Exercise directions |
In the Arbor Day thread below, what kind of tree did begleytree donate to a local retirement home?

Document extract |
· · · · · · ·

# Arbor Day



## TreeLady (Mar 27, 2006)

With Arbor day just around the corner, I was wondering what some other businesses do to celebrate?


----------



## Newfie (Mar 27, 2006)

10% off an all take-downs.:biggrinbounce2:


----------



## TreeLady (Mar 27, 2006)

I was just getting my flyer together...

Have two topped and the third one's free.
Happy Arbor Day!


----------



## Newfie (Mar 27, 2006)

I was toying with the idea of a sale on the planting of invasive species.


----------



## begleytree (Mar 27, 2006)

Ok, guess I will be the first serious reply!
Last year I assembled the local brownie girl scout troop (my daughter is a member) and I donated a dwarf newport plum to a local retirement home, where I supervised a bunch of girls planting and mulching the tree, amid local newspaper coverage.

· · · · · · ·

Items |
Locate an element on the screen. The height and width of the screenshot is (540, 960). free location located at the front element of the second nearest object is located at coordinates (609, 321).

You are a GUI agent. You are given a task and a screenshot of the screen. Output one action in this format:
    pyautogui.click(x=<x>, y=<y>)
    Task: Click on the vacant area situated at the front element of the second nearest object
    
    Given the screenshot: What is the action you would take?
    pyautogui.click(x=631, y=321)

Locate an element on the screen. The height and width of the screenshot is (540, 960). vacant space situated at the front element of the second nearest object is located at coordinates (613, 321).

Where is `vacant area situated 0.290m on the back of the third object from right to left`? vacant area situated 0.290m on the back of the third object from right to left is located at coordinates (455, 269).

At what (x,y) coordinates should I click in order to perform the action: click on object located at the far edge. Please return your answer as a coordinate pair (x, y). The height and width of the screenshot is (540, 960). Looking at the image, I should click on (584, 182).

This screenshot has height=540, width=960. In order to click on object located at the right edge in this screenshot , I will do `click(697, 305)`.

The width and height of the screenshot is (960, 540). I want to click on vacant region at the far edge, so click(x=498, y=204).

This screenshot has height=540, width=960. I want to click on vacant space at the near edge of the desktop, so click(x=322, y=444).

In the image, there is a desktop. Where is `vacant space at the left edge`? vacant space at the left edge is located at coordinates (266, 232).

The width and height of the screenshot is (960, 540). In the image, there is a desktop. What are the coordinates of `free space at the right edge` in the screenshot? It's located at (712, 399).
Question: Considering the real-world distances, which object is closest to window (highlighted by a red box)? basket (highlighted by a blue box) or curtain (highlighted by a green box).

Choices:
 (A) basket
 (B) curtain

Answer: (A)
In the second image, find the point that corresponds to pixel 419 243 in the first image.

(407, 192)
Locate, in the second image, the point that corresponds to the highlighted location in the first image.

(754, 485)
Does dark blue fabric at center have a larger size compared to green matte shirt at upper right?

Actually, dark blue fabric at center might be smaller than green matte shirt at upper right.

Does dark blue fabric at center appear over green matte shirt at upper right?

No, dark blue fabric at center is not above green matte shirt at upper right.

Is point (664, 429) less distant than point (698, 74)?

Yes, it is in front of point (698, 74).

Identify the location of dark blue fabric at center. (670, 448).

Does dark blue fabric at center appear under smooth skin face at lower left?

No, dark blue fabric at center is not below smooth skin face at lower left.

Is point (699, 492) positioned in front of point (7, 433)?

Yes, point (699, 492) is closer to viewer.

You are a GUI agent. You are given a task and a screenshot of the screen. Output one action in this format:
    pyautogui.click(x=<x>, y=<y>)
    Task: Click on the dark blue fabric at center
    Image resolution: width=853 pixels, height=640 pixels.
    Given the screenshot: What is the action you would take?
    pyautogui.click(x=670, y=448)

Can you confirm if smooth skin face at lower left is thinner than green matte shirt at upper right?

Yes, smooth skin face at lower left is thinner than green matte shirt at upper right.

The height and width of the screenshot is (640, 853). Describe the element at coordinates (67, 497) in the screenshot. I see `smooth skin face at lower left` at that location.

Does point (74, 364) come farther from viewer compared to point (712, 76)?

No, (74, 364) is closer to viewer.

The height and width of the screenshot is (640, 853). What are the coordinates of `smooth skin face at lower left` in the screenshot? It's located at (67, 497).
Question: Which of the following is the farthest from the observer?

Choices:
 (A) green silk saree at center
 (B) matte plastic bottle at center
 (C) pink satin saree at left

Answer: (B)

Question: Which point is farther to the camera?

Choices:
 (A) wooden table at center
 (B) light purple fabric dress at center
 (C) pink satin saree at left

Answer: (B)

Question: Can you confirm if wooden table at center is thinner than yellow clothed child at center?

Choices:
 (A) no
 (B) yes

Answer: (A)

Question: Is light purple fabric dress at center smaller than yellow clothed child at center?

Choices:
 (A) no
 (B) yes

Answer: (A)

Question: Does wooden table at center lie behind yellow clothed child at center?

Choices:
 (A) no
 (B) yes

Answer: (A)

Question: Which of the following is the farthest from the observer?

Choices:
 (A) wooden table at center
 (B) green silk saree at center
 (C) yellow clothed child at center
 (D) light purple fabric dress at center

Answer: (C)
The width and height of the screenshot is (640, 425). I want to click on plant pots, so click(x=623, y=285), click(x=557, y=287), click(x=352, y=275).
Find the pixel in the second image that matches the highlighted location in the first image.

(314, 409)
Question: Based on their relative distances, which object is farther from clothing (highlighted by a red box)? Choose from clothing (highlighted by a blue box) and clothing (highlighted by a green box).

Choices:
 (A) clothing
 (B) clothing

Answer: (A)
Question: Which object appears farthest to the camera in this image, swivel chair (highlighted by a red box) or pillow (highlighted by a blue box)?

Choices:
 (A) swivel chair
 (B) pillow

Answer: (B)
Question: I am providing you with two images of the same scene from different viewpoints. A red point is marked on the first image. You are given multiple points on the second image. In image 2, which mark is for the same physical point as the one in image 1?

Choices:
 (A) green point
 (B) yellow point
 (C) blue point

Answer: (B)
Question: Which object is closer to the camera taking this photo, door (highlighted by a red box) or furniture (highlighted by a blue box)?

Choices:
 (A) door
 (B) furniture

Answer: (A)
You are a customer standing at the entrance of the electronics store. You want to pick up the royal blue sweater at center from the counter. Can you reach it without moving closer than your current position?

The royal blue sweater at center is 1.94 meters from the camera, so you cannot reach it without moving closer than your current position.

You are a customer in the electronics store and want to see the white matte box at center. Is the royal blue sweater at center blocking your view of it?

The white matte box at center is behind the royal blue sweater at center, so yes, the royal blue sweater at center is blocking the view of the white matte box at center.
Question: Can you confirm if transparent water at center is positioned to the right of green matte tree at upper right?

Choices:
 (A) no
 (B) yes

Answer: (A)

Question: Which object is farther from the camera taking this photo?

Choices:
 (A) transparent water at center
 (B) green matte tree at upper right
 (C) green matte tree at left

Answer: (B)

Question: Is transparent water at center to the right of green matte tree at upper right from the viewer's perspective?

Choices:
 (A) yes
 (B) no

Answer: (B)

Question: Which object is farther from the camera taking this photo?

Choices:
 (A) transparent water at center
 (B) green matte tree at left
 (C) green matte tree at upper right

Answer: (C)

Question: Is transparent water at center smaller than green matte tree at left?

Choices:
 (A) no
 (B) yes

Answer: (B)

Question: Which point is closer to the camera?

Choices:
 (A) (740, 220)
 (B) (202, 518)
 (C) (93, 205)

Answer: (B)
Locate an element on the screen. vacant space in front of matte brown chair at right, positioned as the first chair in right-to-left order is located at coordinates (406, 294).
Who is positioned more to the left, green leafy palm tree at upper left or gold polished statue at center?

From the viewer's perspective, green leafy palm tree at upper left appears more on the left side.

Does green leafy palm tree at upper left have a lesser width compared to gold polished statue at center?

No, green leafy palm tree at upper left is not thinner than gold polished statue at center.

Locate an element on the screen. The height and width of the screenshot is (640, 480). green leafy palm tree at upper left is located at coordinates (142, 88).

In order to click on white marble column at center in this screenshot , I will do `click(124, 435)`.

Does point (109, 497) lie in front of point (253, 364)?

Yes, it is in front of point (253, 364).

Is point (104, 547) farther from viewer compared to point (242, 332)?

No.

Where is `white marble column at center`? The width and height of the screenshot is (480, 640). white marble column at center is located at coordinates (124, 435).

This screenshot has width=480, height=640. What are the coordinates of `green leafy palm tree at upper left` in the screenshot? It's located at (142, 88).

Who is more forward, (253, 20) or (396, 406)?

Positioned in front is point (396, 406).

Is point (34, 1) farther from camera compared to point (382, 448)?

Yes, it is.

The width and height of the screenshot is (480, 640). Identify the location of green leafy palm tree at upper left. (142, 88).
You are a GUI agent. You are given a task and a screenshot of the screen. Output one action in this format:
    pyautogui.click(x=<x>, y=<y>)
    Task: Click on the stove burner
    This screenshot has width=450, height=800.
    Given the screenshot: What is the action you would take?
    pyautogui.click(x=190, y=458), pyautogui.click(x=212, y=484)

· · · · · · ·

Solution below |
A dwarf newport plum.